Entramos no século XXI e não aceitamos negar a evolução, o progresso e a discussão de temas anteriormente reprimidos. O feminismo ganha espaço. No Brasil, afinal, em 1988 a Constituição já determinava, “homens e mulheres são iguais em direitos e obrigações, nos termos desta Constituição”.
As famílias se modificaram, ou melhor, passamos a expandir nossos conceitos de família, as escolas se libertam de amarras na educação, introduzindo discussões sobre temas sociais polêmicos.
Enfim, o ser humano começa a sentir o gosto da liberdade de pensamento, nos deixamos “ousar” e entendemos o significado de “ser você mesmo”. Uma análise de alguns escritos, legislações e até acontecimentos, com certeza, levará as gerações futuras ao entendimento de que vivemos hoje um período de plenas conquistas.
Contudo, na contramão de todo esse desenvolvimento, nos deparamos com críticas extremamente fortes quando o tema “feminismo” é abordado em questão do ENEM. Deparamos-nos com um “Estatuto da Família”, nos deparamos com a “Escola sem Partido”. Tudo no século XXI!
Mas não apenas isso, temos logo no início do século, na maior cidade do país, uma estudante sendo verbalmente agredida em uma Universidade, por usar um vestido curto, considerado ofensivo.
Temos inúmeros casos de jovens sendo estupradas e, ao invés de vítimas, sendo consideradas culpadas pela sociedade, porque afinal, “se vestindo e agindo desse jeito, ela estava querendo”, ou “foi ela quem procurou”.
Portanto, volto ao apelo inicial do poeta, “ninguém se importou comigo”. Precisamos muito mais do que uma Lei Maria da Penha para acabar definitivamente com as diferenças.
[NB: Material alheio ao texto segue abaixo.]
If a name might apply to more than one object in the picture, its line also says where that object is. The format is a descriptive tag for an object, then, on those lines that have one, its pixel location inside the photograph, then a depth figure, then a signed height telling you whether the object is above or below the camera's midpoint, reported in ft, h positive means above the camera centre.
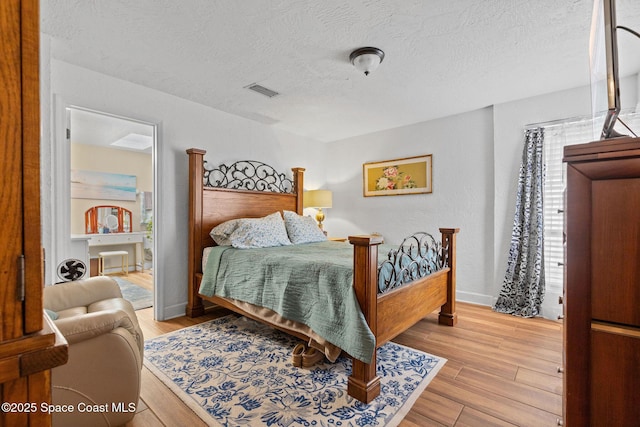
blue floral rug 5.26 -3.66
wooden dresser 2.20 -0.58
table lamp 14.96 +0.65
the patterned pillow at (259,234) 9.80 -0.78
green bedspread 5.80 -1.87
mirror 17.57 -0.45
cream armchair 4.23 -2.43
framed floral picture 13.16 +1.69
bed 5.78 -1.39
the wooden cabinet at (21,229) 1.59 -0.09
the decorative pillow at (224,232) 10.28 -0.71
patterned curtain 10.17 -1.10
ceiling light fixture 7.34 +3.94
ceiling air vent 9.70 +4.19
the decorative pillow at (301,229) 11.63 -0.74
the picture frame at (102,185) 16.96 +1.66
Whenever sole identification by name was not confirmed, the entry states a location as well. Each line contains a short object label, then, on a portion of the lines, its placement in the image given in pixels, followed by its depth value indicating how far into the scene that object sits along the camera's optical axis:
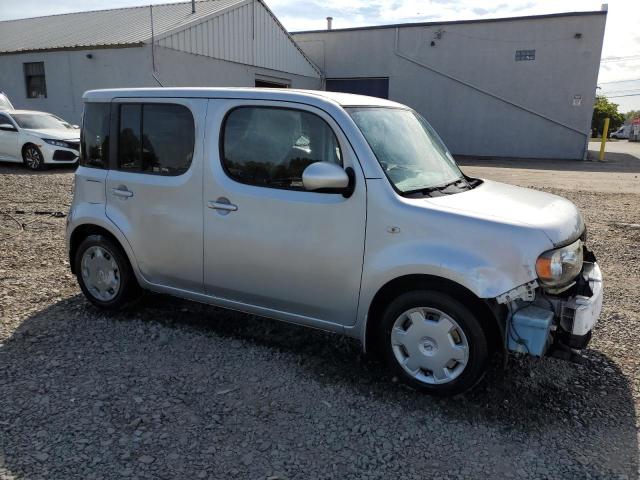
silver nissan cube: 2.99
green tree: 58.94
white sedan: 13.45
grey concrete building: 21.53
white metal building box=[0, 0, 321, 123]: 17.22
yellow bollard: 22.63
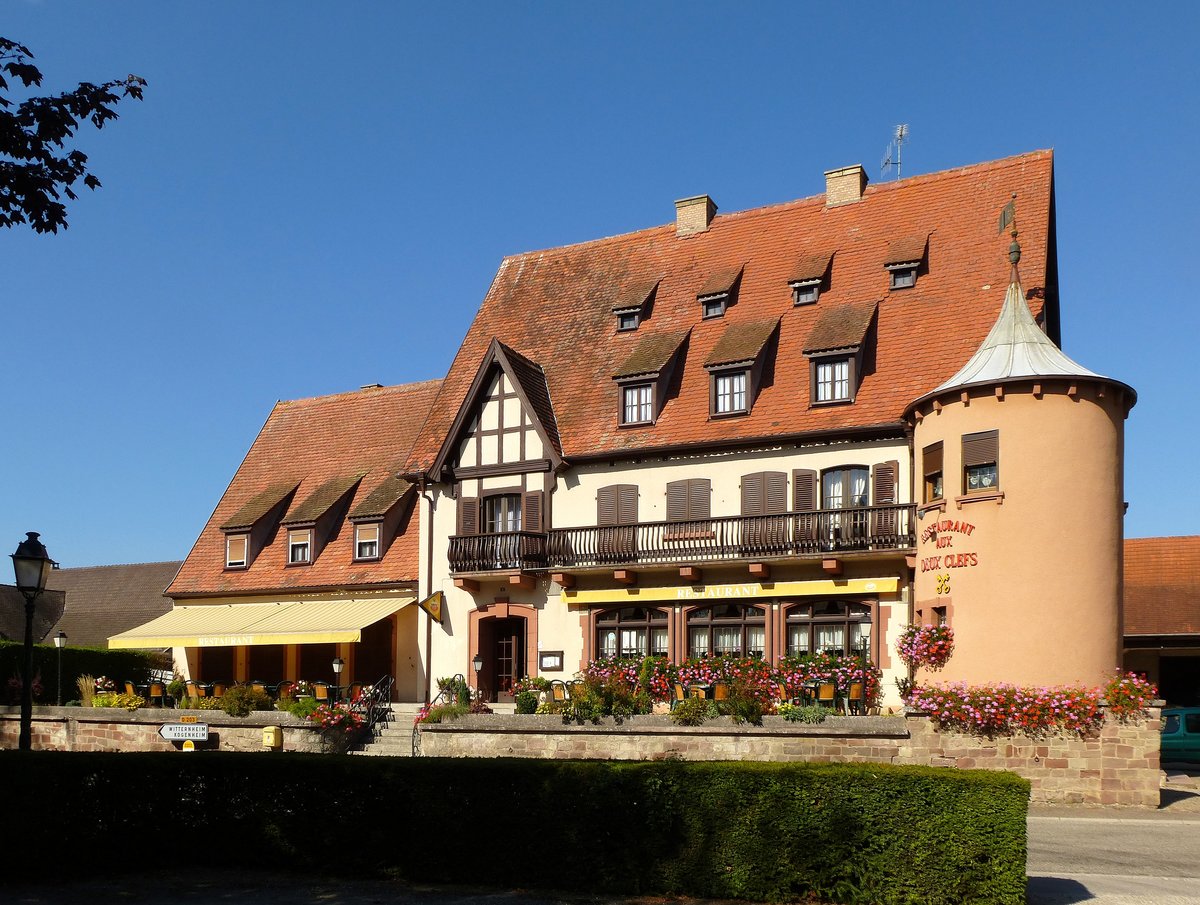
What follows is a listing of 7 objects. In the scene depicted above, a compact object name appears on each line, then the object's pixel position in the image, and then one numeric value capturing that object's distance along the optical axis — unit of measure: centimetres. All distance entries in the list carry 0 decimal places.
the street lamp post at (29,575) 1677
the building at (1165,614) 3438
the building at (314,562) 3325
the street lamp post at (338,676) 3012
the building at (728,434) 2734
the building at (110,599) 5184
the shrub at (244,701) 2880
O homem não deveria ser punido pela agressão, simplesmente porque a ideia de agressão não deveria lhe ocorrer.
Enquanto existirem casos, e não são poucos, de mulheres sofrendo violência doméstica, sofrendo as mais absurdas formas de humilhação, a concepção “rainha do lar” não passa de uma maquiagem para o termo verdadeiro, “escrava do lar”.
Porém, apesar da condição extremamente triste diante das chocantes histórias de vida de algumas mulheres, não é possível deixar de levar em consideração que talvez uma boa parcela de culpa seja das próprias mulheres.
Os escravos se uniram pela libertação, os trabalhadores se unem por direitos, os homossexuais se unem pelo reconhecimento. E as mulheres? As mulheres competem pelo corpo mais bonito, pelo cabelo e pela maquiagem. Enfim, as chances que a sociedade proporciona sempre foram tão limitadas que as mulheres permanecem “disputando” espaços e, porque não dizer, “disputando aceitações”.
Imprescindível que o feminismo alcance todas, não necessariamente como militantes, mas como conhecedoras do seu papel na sociedade. A mulher não é superior ao homem, mas a mulher gera uma nova vida, apenas isso já a torna especial.
A mulher precisa se importar com a mulher. A mulher precisa respeitar a mulher. Ou fazemos isso agora nesse momento em que o mundo decidiu aceitar o fim das diferenças, nesse momento em que a sociedade e a legislação se mostram favoráveis à igualdade, ou estamos condenadas a uma eternidade de submissão e humilhação.
Encerro com palavras da imortal Simone Beauvoir.
“Que nada nos defina. Que nada nos sujeite. Que a liberdade seja nossa própria substância”.